## Excerto de origem
A paz mundial parece estar deteriorada, com a ocorrência de alguns conflitos localizados e ou/regionais, aos quais se juntam tensões permanentes que fazem com que o recurso às armas paire no ar. Quer num, quer noutro caso, os protagonistas são sempre países alinhados a dois blocos antagónicos: a Organização do Tratado Atlântico Norte (NATO) e o eixo liderado pela Rússia e China. Esta configuração leva ao crescimento de temores de que se possa estar na iminência da Terceira Guerra Mundial, o que, na opinião de especialistas, é pouco provável, não obstante o cenário actual se assemelhe aos anos imediatamente anteriores a 1914, ano em que eclodiu a primeira grande guerra.

## Itens fornecidos
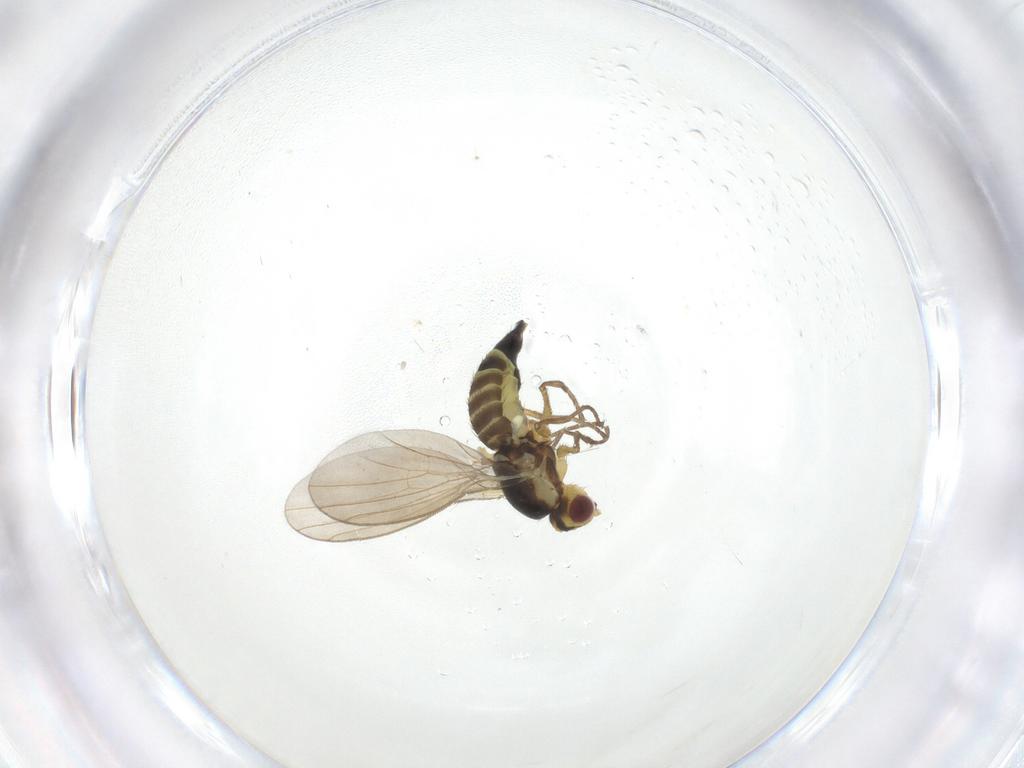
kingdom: Animalia
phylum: Arthropoda
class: Insecta
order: Diptera
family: Agromyzidae
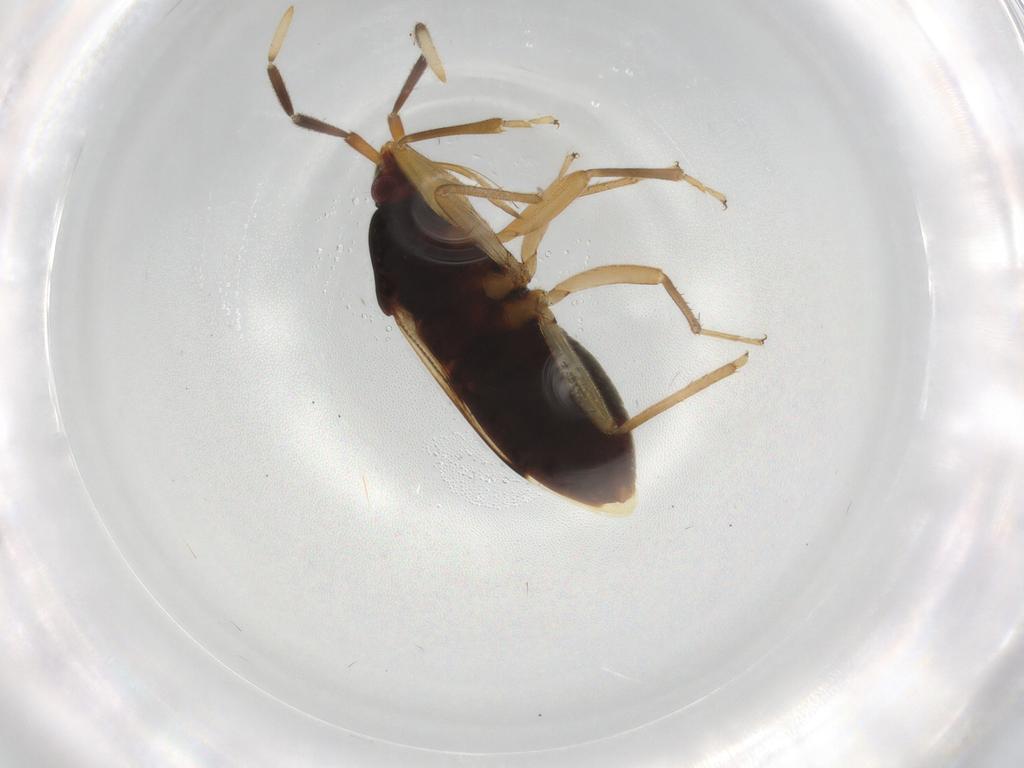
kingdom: Animalia
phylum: Arthropoda
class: Insecta
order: Hemiptera
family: Rhyparochromidae
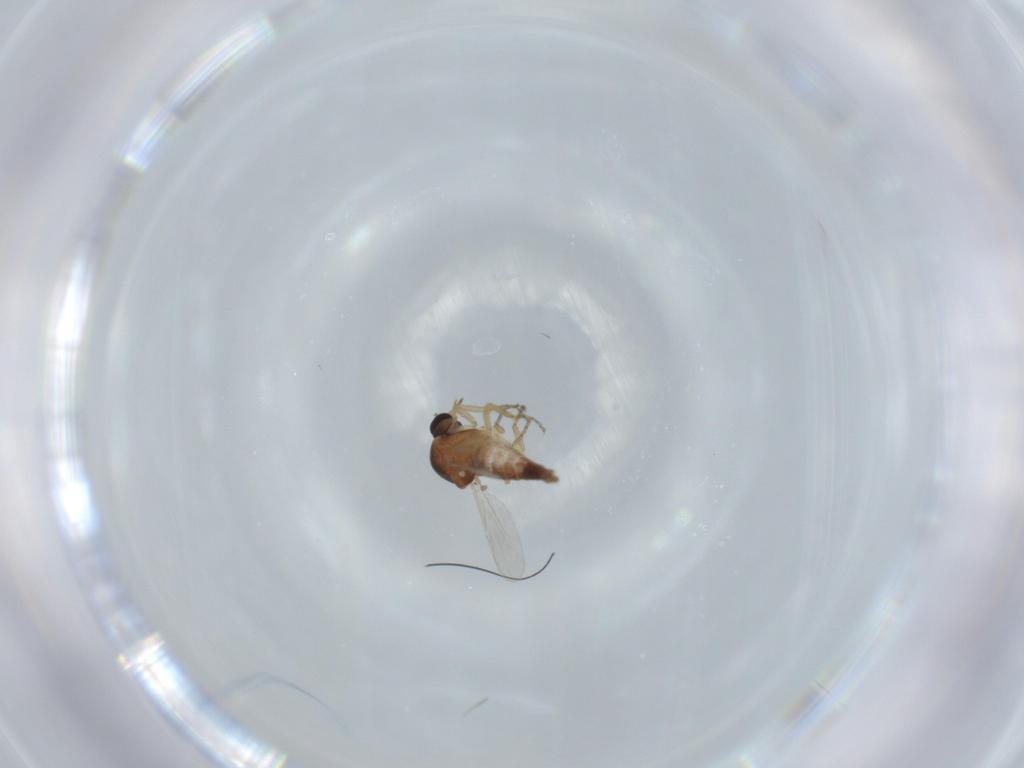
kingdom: Animalia
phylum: Arthropoda
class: Insecta
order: Diptera
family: Ceratopogonidae
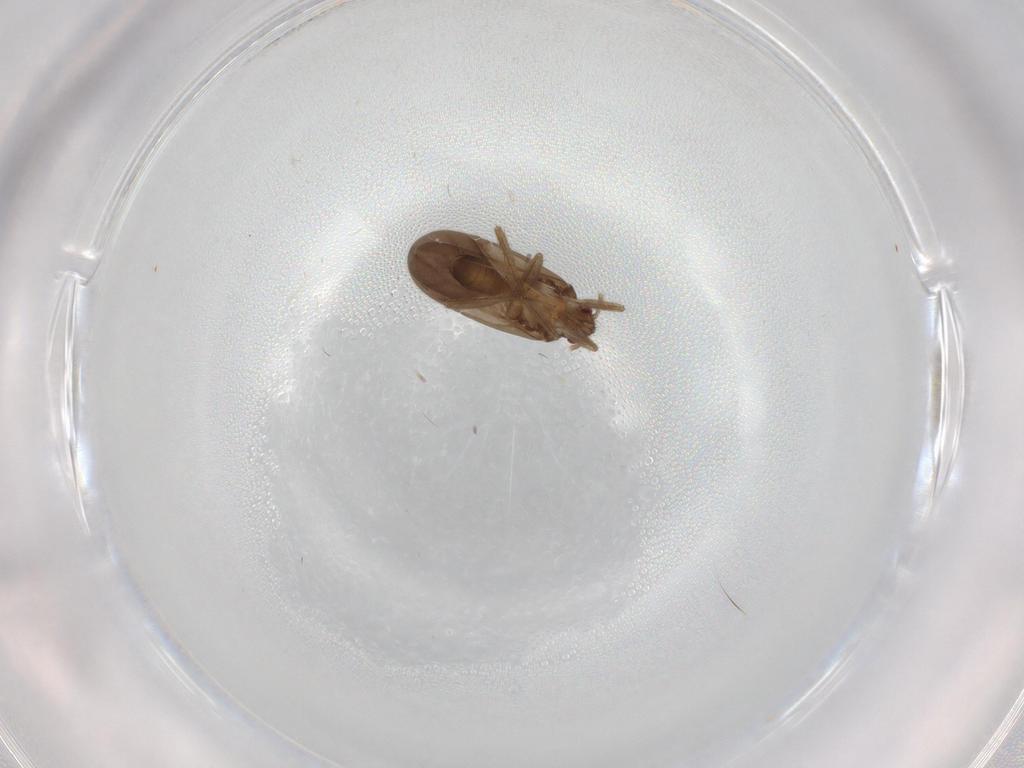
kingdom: Animalia
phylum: Arthropoda
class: Insecta
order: Hemiptera
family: Ceratocombidae
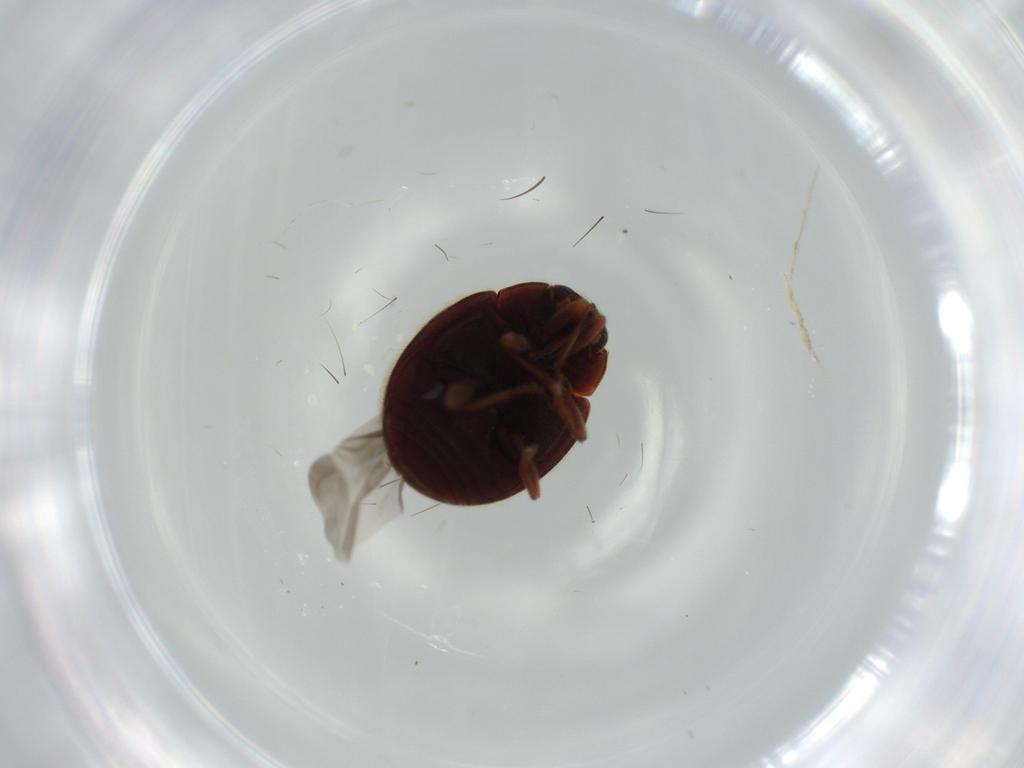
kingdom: Animalia
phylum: Arthropoda
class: Insecta
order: Coleoptera
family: Coccinellidae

## Descrição do exercício
Cite na íntegra o excerto sobre a paz mundial, sem alterar nada. Os itens constituem material à parte.

## Resultado
A paz mundial parece estar deteriorada, com a ocorrência de alguns conflitos localizados e ou/regionais, aos quais se juntam tensões permanentes que fazem com que o recurso às armas paire no ar. Quer num, quer noutro caso, os protagonistas são sempre países alinhados a dois blocos antagónicos: a Organização do Tratado Atlântico Norte (NATO) e o eixo liderado pela Rússia e China. Esta configuração leva ao crescimento de temores de que se possa estar na iminência da Terceira Guerra Mundial, o que, na opinião de especialistas, é pouco provável, não obstante o cenário actual se assemelhe aos anos imediatamente anteriores a 1914, ano em que eclodiu a primeira grande guerra.